Der recht kleine Betrieb hat mit einem Förster, einem Forstwirtschaftsmeister, zwei Waldarbeitern, zwei Auszubildenden und zwei Leuten die ein freiwilliges ökologisches Jahr absolvieren, einen vergleichsweise hohen Personalbestand, schreibt als Eigenbetrieb aber mit der Ausnahme der für alle Forstbetriebe katastrophalen letzten drei Jahre stets schwarze Zahlen. Zum Aufgabenbereich der Stadtforst gehören allerdings auch noch ein Wildpark und ein Waldfriedhof. Etwa 30 % der Holzmasse werden von zwei Rückepferden vorgeliefert. Bereits Ernst Gerlach legte auf einem Großteil der Fläche Rückegassen im 50 Meter Abstand an, was von Thomas Göllner konsequent fortgesetzt wurde, daher sind die Pferde ein wichtiger Bestandteil des Holzbringungskonzepts.

# Arbeitsauftrag 1:
Zähle alle Personalgruppen auf, die der Text über die Stadtforst für den Betrieb nennt, jeweils mit ihrer Anzahl.

# Datenauszug:
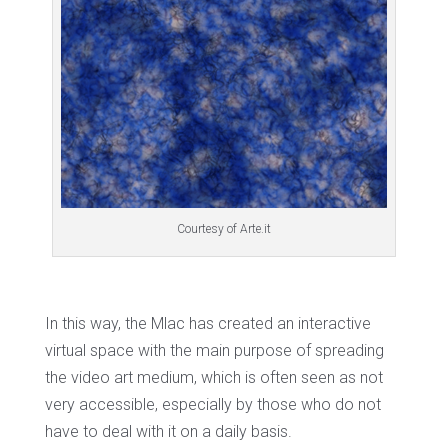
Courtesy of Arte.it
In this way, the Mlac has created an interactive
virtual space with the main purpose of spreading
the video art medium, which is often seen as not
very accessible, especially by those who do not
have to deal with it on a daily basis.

# Arbeitsauftrag 2:
Gib sämtliche Zeilen der Aufzeichnungen unverändert wieder und lass die Bilder dabei weg.

# Lösung 1:
- ein Förster
- ein Forstwirtschaftsmeister
- zwei Waldarbeiter
- zwei Auszubildende
- zwei Leute, die ein freiwilliges ökologisches Jahr absolvieren

# Lösung 2:
Courtesy of Arte.it
In this way, the Mlac has created an interactive
virtual space with the main purpose of spreading
the video art medium, which is often seen as not
very accessible, especially by those who do not
have to deal with it on a daily basis.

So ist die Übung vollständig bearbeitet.